The Nuba Vision

Volume 1, Issue 1, June 2001

By Julie Flint

On 10 April, Commander Yousif Kuwa Mekke, the man who led the Nuba's struggle for survival for 16 years, was buried in a secret location in the Nuba mountains with a 21-gun salute and a pledge to uphold the principles of fairness and justice that informed his life. He was dressed as he liked to be dressed in the mountains - in unadorned military uniform, with nothing to set him apart from the men under his command.

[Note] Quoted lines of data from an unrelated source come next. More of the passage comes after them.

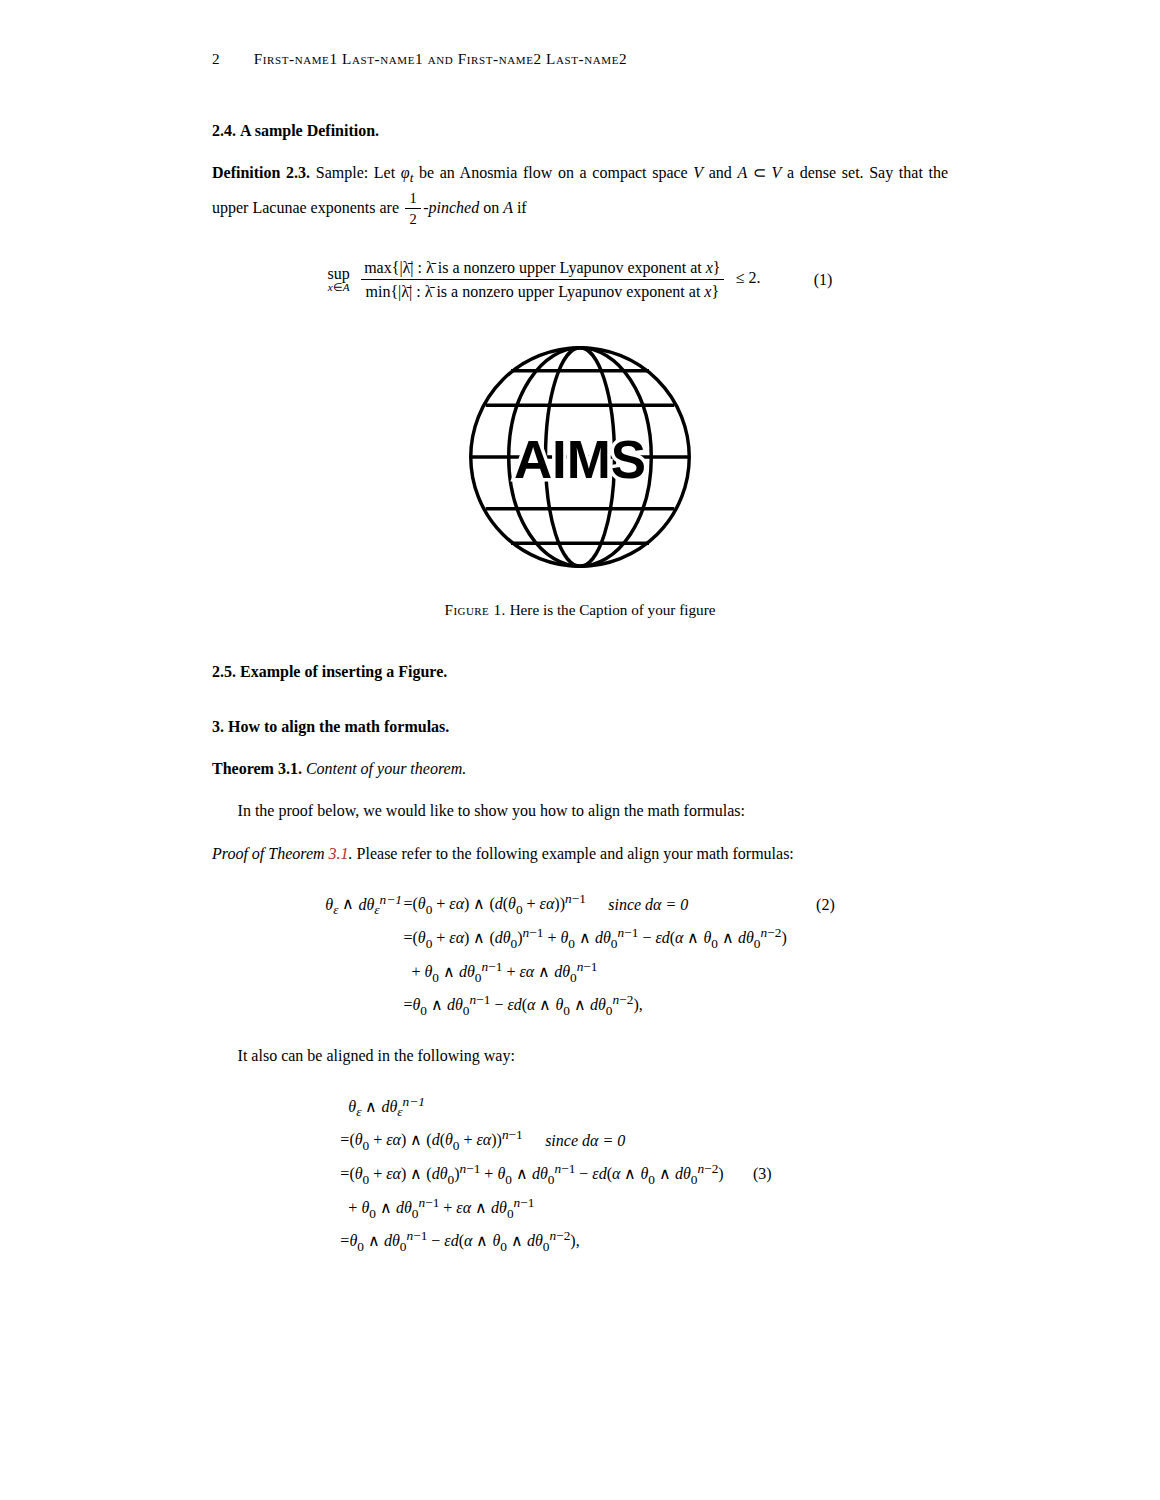2 First-name1 Last-name1 and First-name2 Last-name2
2.4. A sample Definition.
Definition 2.3. Sample: Let φt be an Anosmia flow on a compact space V and A ⊂ V a dense set. Say that the upper Lacunae exponents are 12-pinched on A if
sup x∈A max{|λ̄| : λ̄ is a nonzero upper Lyapunov exponent at x} min{|λ̄| : λ̄ is a nonzero upper Lyapunov exponent at x} ≤ 2.
(1)
Figure 1. Here is the Caption of your figure
2.5. Example of inserting a Figure.
3. How to align the math formulas.
Theorem 3.1. Content of your theorem.
In the proof below, we would like to show you how to align the math formulas:
Proof of Theorem 3.1. Please refer to the following example and align your math formulas:
| θ ε ∧ dθ ε n−1 | =( θ 0 + εα ) ∧ ( d ( θ 0 + εα )) n −1 since dα = 0 | (2) |
| | =( θ 0 + εα ) ∧ ( dθ 0 ) n −1 + θ 0 ∧ dθ 0 n −1 − εd ( α ∧ θ 0 ∧ dθ 0 n −2 ) |
| | + θ 0 ∧ dθ 0 n −1 + εα ∧ dθ 0 n −1 |
| | = θ 0 ∧ dθ 0 n −1 − εd ( α ∧ θ 0 ∧ dθ 0 n −2 ), |
It also can be aligned in the following way:
| θ ε ∧ dθ ε n−1 | |
| =( θ 0 + εα ) ∧ ( d ( θ 0 + εα )) n −1 since dα = 0 |
| =( θ 0 + εα ) ∧ ( dθ 0 ) n −1 + θ 0 ∧ dθ 0 n −1 − εd ( α ∧ θ 0 ∧ dθ 0 n −2 ) (3) |
| + θ 0 ∧ dθ 0 n −1 + εα ∧ dθ 0 n −1 |
| = θ 0 ∧ dθ 0 n −1 − εd ( α ∧ θ 0 ∧ dθ 0 n −2 ), |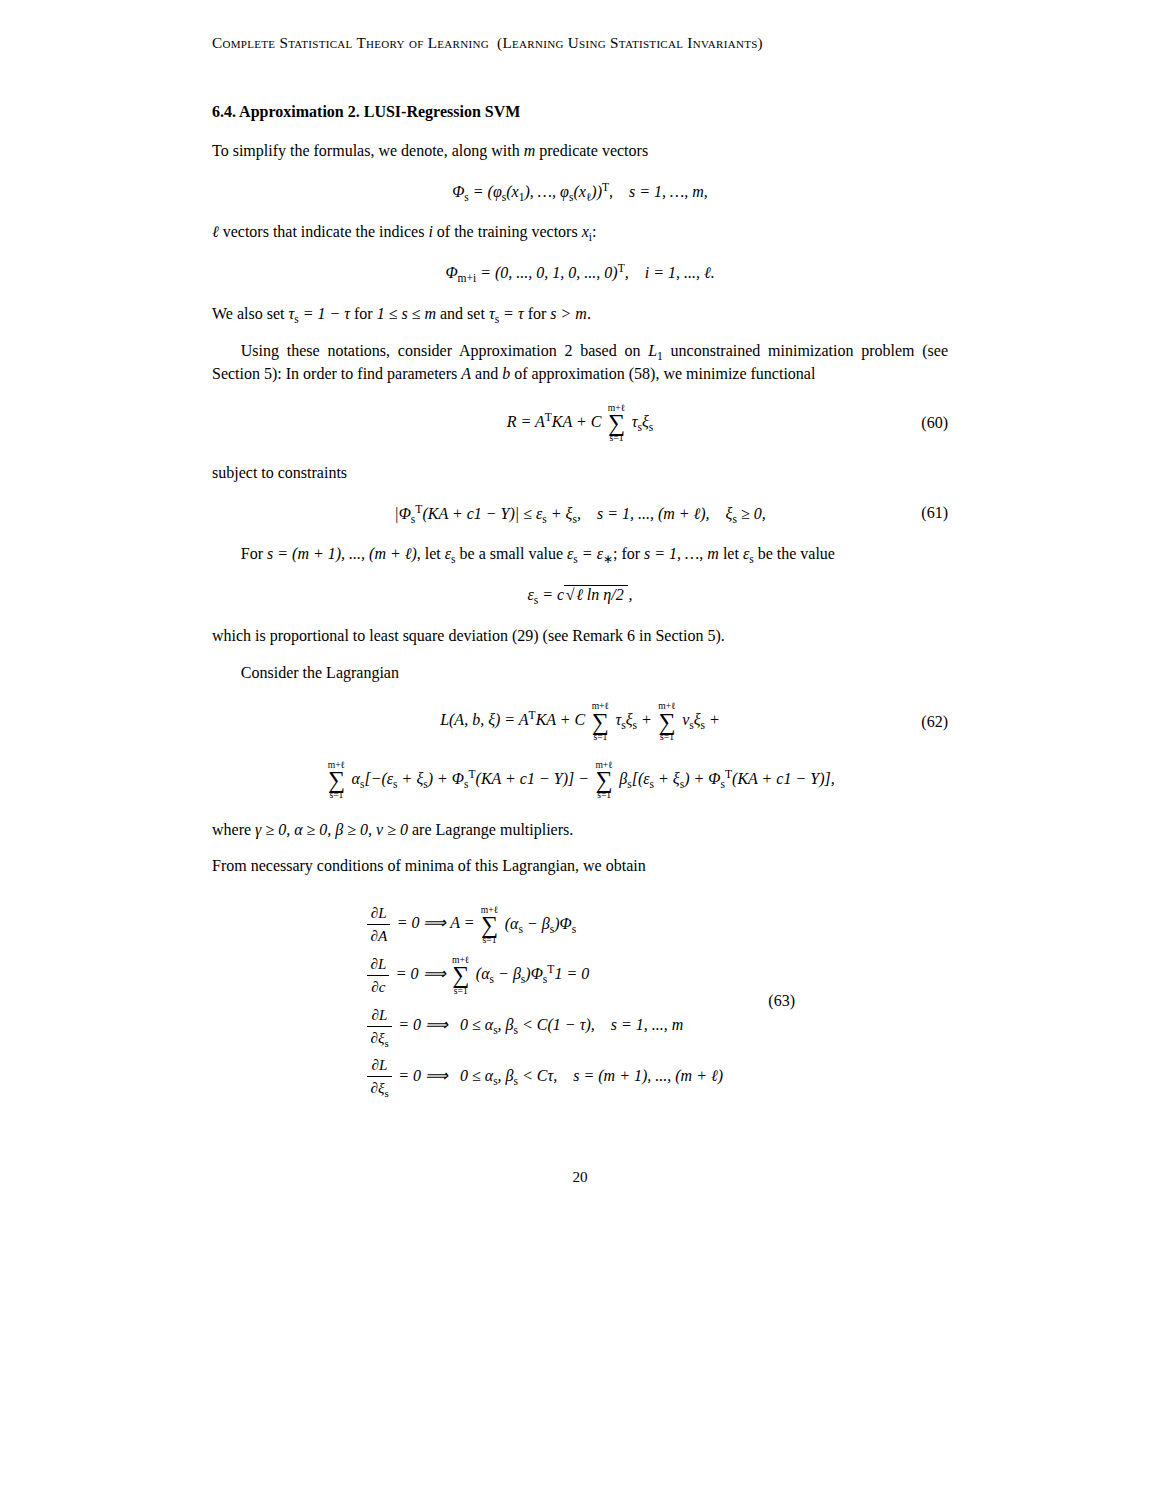Complete Statistical Theory of Learning (Learning Using Statistical Invariants)
6.4. Approximation 2. LUSI-Regression SVM
To simplify the formulas, we denote, along with m predicate vectors
Φs = (φs(x1), …, φs(xℓ))T, s = 1, …, m,
ℓ vectors that indicate the indices i of the training vectors xi:
Φm+i = (0, ..., 0, 1, 0, ..., 0)T, i = 1, ..., ℓ.
We also set τs = 1 − τ for 1 ≤ s ≤ m and set τs = τ for s > m.
Using these notations, consider Approximation 2 based on L1 unconstrained minimization problem (see Section 5): In order to find parameters A and b of approximation (58), we minimize functional
R = ATKA + C m+ℓ∑s=1 τsξs (60)
subject to constraints
|ΦsT(KA + c1 − Y)| ≤ εs + ξs, s = 1, ..., (m + ℓ), ξs ≥ 0, (61)
For s = (m + 1), ..., (m + ℓ), let εs be a small value εs = ε∗; for s = 1, …, m let εs be the value
εs = c√ℓ ln η/2,
which is proportional to least square deviation (29) (see Remark 6 in Section 5).
Consider the Lagrangian
L(A, b, ξ) = ATKA + C m+ℓ∑s=1 τsξs + m+ℓ∑s=1 νsξs + (62)
m+ℓ∑s=1 αs[−(εs + ξs) + ΦsT(KA + c1 − Y)] − m+ℓ∑s=1 βs[(εs + ξs) + ΦsT(KA + c1 − Y)],
where γ ≥ 0, α ≥ 0, β ≥ 0, ν ≥ 0 are Lagrange multipliers.
From necessary conditions of minima of this Lagrangian, we obtain
∂L∂A = 0 ⟹ A = m+ℓ∑s=1 (αs − βs)Φs
∂L∂c = 0 ⟹ m+ℓ∑s=1 (αs − βs)ΦsT1 = 0
∂L∂ξs = 0 ⟹ 0 ≤ αs, βs < C(1 − τ), s = 1, ..., m
∂L∂ξs = 0 ⟹ 0 ≤ αs, βs < Cτ, s = (m + 1), ..., (m + ℓ)
(63)
20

An honour guard of 120 soldiers stood with their heads bowed as the coffin was lowered into a deep grave, constructed so as to enable the coffin to be moved should government forces ever threaten its safety. Many of Yousif's friends and colleagues as well as thousands of ordinary Nuba stood in silence as his chosen successor, Cdr. Abdel Aziz Adam el-Hilo, paid a final tribute.

"We know the weight of the responsibility you have left on our shoulders," he said. "We pledge our word to you and in front of the people of the Nuba mountains that we shall continue your role and always be loyal to you and the ideals you have left to us."

The respect which Yousif enjoyed outside the ranks of the SPLA was summed up by Gordon Wagner, a veteran American air worker. "He was the embodiment of what I understand by the New Sudan," Wagner said: "Kind, charitable, forgiving, honest."

The ceremony in the Nuba mountains was the culmination of a long journey that began in the English cathedral town of Norwich, where Yousif died on 31 March aged only 55. Prayers and a short interdenominational memorial at Regent's Park Mosque in London were followed by a commemoration in Nairobi organised by the SPLA. Then the coffin was flown to southern Sudan - first for a private meeting between Yousif's family and SPLA Chairman John Garang, and then for a brief ceremony in Yei presided over by Cdr. Salva Kiir.

The six-mile road between the airstrip and Yei town was lined by thousands of villagers, many of them holding tiny bunches of flowers - sometimes even a single flower. SPLA Cdr. Pagan Amoum said it was "the biggest display of flowers I have seen in my life... the biggest demonstration ever in the SPLA/M area... a statement by the ordinary people." Yousif was well-loved by southerners for his work as chairman of the Chukudum conference. This conference gave southerners the hope of a civil administration similar to that already established by the Nuba - beginning in 1992 with the formation of an Advisory Council or parliament.

Within days of Yousif's death, Cdr. El-Hilo called the Advisory Council into session. "People managed to come in two days, even from the Western jebels," he said. "Two of the women present said: 'Yousif is the one who brought us out from the caves. He opened the door for us to express ourselves. He freed us.' People wept. There was a proposal to continue the struggle and it was voted unanimously. People are determined. They are still committed."